# shipping advice



## sam and paul (Sep 22, 2013)

Hi just a quick question, can anybody advice on which shipping company to use form the uk for shipping to New Zealand, because at the moment we have had various quotes from different companies with various prices ranging from over £6000-3500 for a 20ft container door to door with full packing service all promising the same service.

So any unbiased inside information would be a appreciated cheers


----------



## escapedtonz (Apr 6, 2012)

sam and paul said:


> Hi just a quick question, can anybody advice on which shipping company to use form the uk for shipping to New Zealand, because at the moment we have had various quotes from different companies with various prices ranging from over £6000-3500 for a 20ft container door to door with full packing service all promising the same service. So any unbiased inside information would be a appreciated cheers


We to had 3 or 4 quotes before we decided who to use.
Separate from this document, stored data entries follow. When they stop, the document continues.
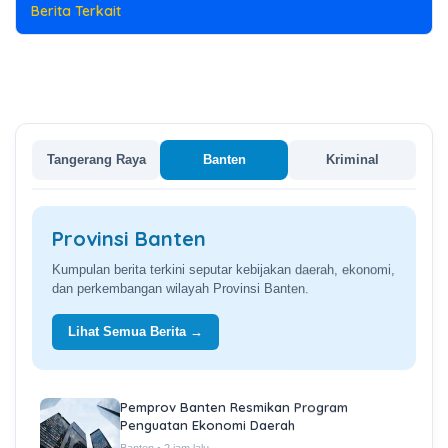
Berita Terkait
Tangerang Raya
Banten
Kriminal
Provinsi Banten
Kumpulan berita terkini seputar kebijakan daerah, ekonomi,
dan perkembangan wilayah Provinsi Banten.
Lihat Semua Berita →
Pemprov Banten Resmikan Program
Penguatan Ekonomi Daerah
Be careful who you choose though. Cheapest is rarely the best. The cheapest will often cut corners to give the best quote in the hope of landing your business.

We went with PSS and they were fantastic. £5250 for a 40ft container door to door with full packing and unpacking service.
We also got an air freight package included which we used to send over stuff we needed within a few weeks but didn't want to take ourselves.

Shipping insurance is expensive if you use the insurance recommended from the shipping company. Try Letton Percival in Liverpool which will be around half the price or do like I did and ask your NZ employer to cover it on the company insurance ?


----------



## Lsung (Oct 27, 2013)

Heya we had quotes from numerous places but we narrowed it down to PSS or Anglo Pacific. we decided to go with Anglo pacific as they were willing to negotiate more on the price than PSS. Both were great companies and I would have went with either of them. Quote I got from PSS was 3800 for sole use of 20ft container, managed to get Anglo down to £3500. Escapedtooz is correct in saying pss do offer a air freight package free of charge. 

We also got a quote from white and company, they were only chargin 3200 but I felt PSS and Anglo were more knowledgable.

Good luck!!

Laura xx


----------



## Mark D (Dec 9, 2012)

Pss is who I used, not heard of much good from Anglo pacific but I can't judge pss done exactly what the said, from door to door simple and easy


----------